◆ O que se pede
Por favor, reescreva o trecho do acórdão que vai de "Acórdão nº 586/13.0GAOLH.E1" até "autos ao MºPº.", substituindo "arguidos" por "acusados".

◆ Trecho para leitura
------------------------------------------------------------
Acórdão nº 586/13.0GAOLH.E1 de Tribunal da Relação de Évora, 13 de Julho de 2017

Magistrado ResponsávelMARIA LEONOR ESTEVES
Data da Resolução13 de Julho de 2017
EmissorTribunal da Relação de Évora

Acordam, em conferência, na Secção Criminal do Tribunal da Relação de Évora: 1.Relatório Nos autos de processo especial sumaríssimo nº 586/13.0GAOLH, distribuídos à secção de competência genérica – J1 da instância local de Olhão da comarca de Faro, o Sr. Juiz proferiu despacho a rejeitar o requerimento do MºPº para aplicação de penas aos arguidos LL e TG, devidamente identificados nos autos, por considerar o mesmo totalmente omisso quanto aos factos integradores do tipo objectivo do ilícito cuja prática ali vem imputada a cada um desses arguidos, mais determinando a remessa dos autos ao MºPº.

Inconformado com tal decisão, dela interpôs recurso o MºPº, pretendendo a sua revogação e substituição por outra que ordene o recebimento daquela acusação particular e designe data para a realização da audiência de julgamento, para o que formulou as seguintes conclusões: 1. O douto despacho recorrido que decidiu não reenviar o processo para a forma comum, por ter rejeitado a acusação por alegadamente infundada é, nos termos das normas conjugadas ínsitas nos artigos 395º nº 1, al. a), 3 e 311º nº 2 al. a) e 3, al. d) e 399º e 401º nº 1 al. a), todos do CPP, recorrível, posto que na verdade, conforme decidiu e bem o douto acórdão do Tribunal da Relação de Évora, proc. 35/10.5PBSTB-E1, Relator: Carlos Berguete Coelho, disponível em www.dgsi.pt, “não existe fundamento razoável para concluir que o recurso não deva ser admissível, já que isso comportaria restrição excessiva da garantia ao recurso, desde logo, porque teria como consequência que o processo não pudesse vir a prosseguir mesmo que sob outra forma processual, o que o legislador não terá, a nosso ver, querido.” 2. O artigo 311.º, n.ºs 2 e 3 prevê a possibilidade de rejeição da acusação manifestamente infundada.

  1. A acusação manifestamente infundada é a que, para além do mais, narre factos que não constituíam crime.
------------------------------------------------------------
◆ Dados fornecidos
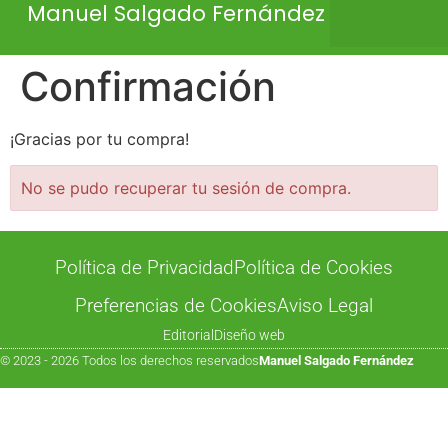
Manuel Salgado Fernández
Confirmación
¡Gracias por tu compra!
No se pudo recuperar tu sesión de compra.
Política de Privacidad
Política de Cookies
Preferencias de Cookies
Aviso Legal
Editorial
Diseño web
© 2023 - 2026 Todos los derechos reservados
Manuel Salgado Fernández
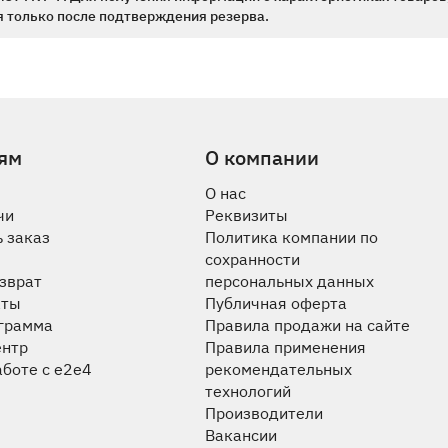
 только после подтверждения резерва.
ям
О компании
О нас
чи
Реквизиты
 заказ
Политика компании по
сохранности
озврат
персональных данных
аты
Публичная оферта
ограмма
Правила продажи на сайте
ентр
Правила применения
аботе с e2e4
рекомендательных
технологий
Производители
Вакансии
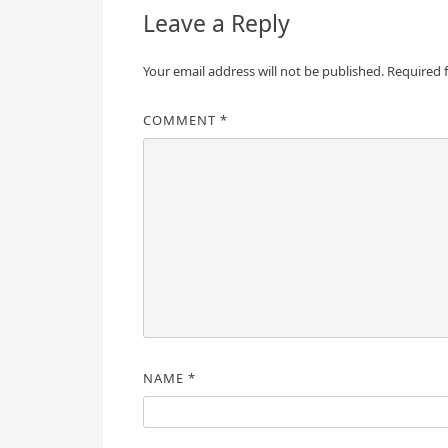
Leave a Reply
Your email address will not be published.
Required 
COMMENT
*
NAME
*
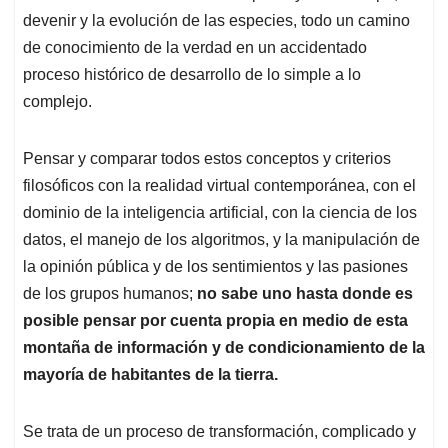
devenir y la evolución de las especies, todo un camino
de conocimiento de la verdad en un accidentado
proceso histórico de desarrollo de lo simple a lo
complejo.
Pensar y comparar todos estos conceptos y criterios
filosóficos con la realidad virtual contemporánea, con el
dominio de la inteligencia artificial, con la ciencia de los
datos, el manejo de los algoritmos, y la manipulación de
la opinión pública y de los sentimientos y las pasiones
de los grupos humanos;
no sabe uno hasta donde es
posible pensar por cuenta propia en medio de esta
montaña de información y de condicionamiento de la
mayoría de habitantes de la tierra.
Se trata de un proceso de transformación, complicado y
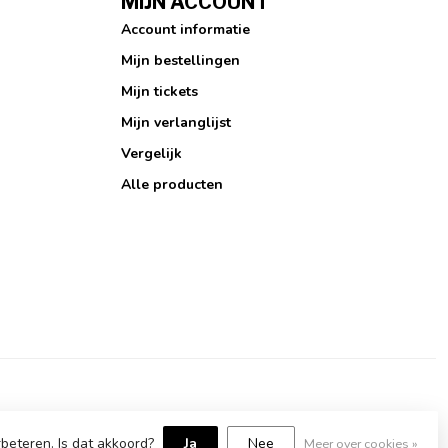
MIJN ACCOUNT
Account informatie
Mijn bestellingen
Mijn tickets
Mijn verlanglijst
Vergelijk
Alle producten
beteren. Is dat akkoord?
Ja
Nee
Meer over cookies »
elopment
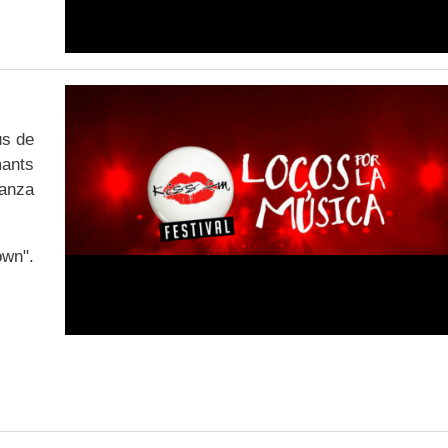
us de
mants
Danza
own".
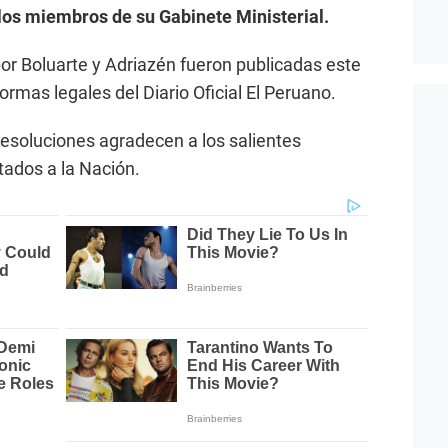
los miembros de su Gabinete Ministerial.
or Boluarte y Adriazén fueron publicadas este
rmas legales del Diario Oficial El Peruano.
esoluciones agradecen a los salientes
stados a la Nación.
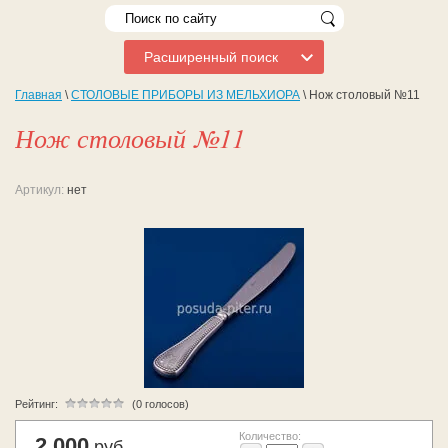
Расширенный поиск
Главная
\
СТОЛОВЫЕ ПРИБОРЫ ИЗ МЕЛЬХИОРА
\ Нож столовый №11
Нож столовый №11
Артикул:
нет
Рейтинг:
(0 голосов)
Количество:
2 000
руб.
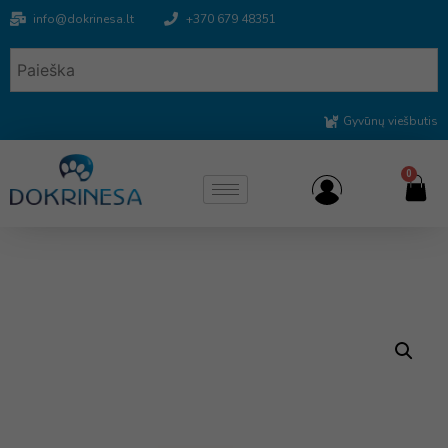
info@dokrinesa.lt
+370 679 48351
Gyvūnų viešbutis
0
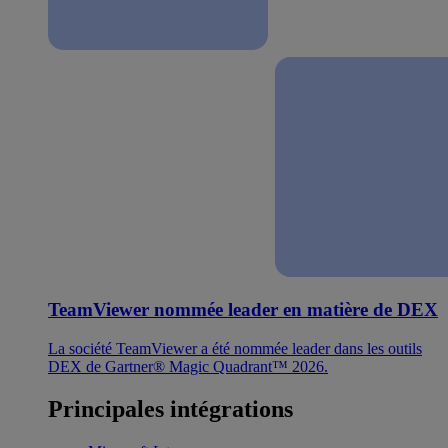
TeamViewer nommée leader en matière de DEX
La société TeamViewer a été nommée leader dans les outils
DEX de Gartner® Magic Quadrant™ 2026.
Principales intégrations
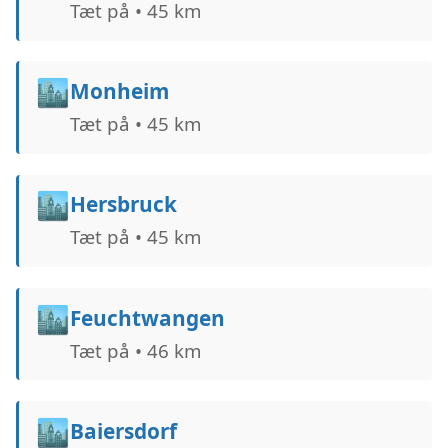
Tæt på • 45 km
🏙️
Monheim
Tæt på • 45 km
🏙️
Hersbruck
Tæt på • 45 km
🏙️
Feuchtwangen
Tæt på • 46 km
🏙️
Baiersdorf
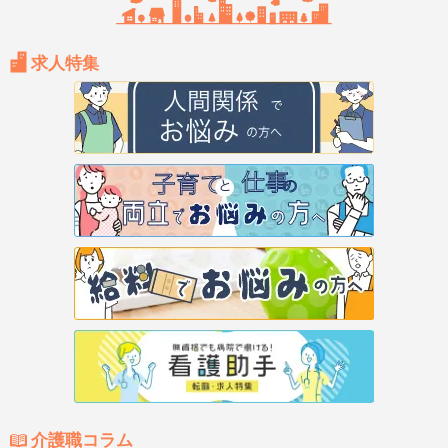
求人特集
介護職コラム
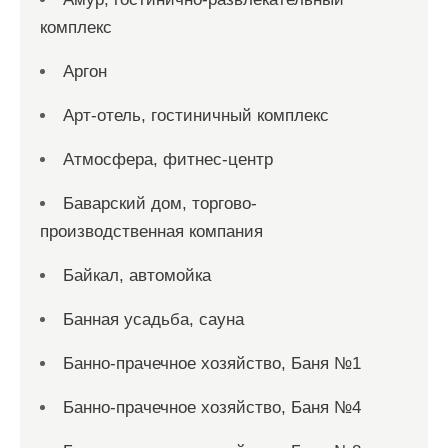
комплекс
Аргон
Арт-отель, гостиничный комплекс
Атмосфера, фитнес-центр
Баварский дом, торгово-
производственная компания
Байкал, автомойка
Банная усадьба, сауна
Банно-прачечное хозяйство, Баня №1
Банно-прачечное хозяйство, Баня №4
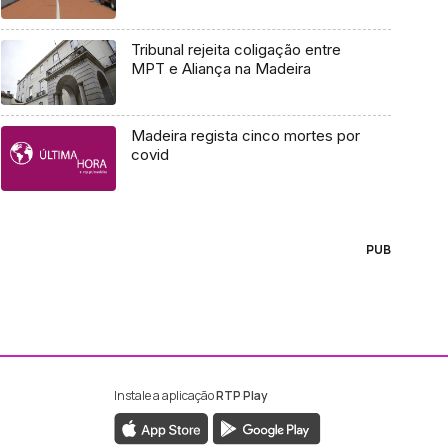
Tribunal rejeita coligação entre
MPT e Aliança na Madeira
Madeira regista cinco mortes por
covid
PUB
Instale a aplicação
RTP Play
ebook da RTP Madeira
nstagram da RTP Madeira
------------------------------------------------------------
◆ Resultado do exercício
Acórdão nº 586/13.0GAOLH.E1 de Tribunal da Relação de Évora, 13 de Julho de 2017

Magistrado ResponsávelMARIA LEONOR ESTEVES
Data da Resolução13 de Julho de 2017
EmissorTribunal da Relação de Évora

Acordam, em conferência, na Secção Criminal do Tribunal da Relação de Évora: 1.Relatório Nos autos de processo especial sumaríssimo nº 586/13.0GAOLH, distribuídos à secção de competência genérica – J1 da instância local de Olhão da comarca de Faro, o Sr. Juiz proferiu despacho a rejeitar o requerimento do MºPº para aplicação de penas aos acusados LL e TG, devidamente identificados nos autos, por considerar o mesmo totalmente omisso quanto aos factos integradores do tipo objectivo do ilícito cuja prática ali vem imputada a cada um desses acusados, mais determinando a remessa dos autos ao MºPº.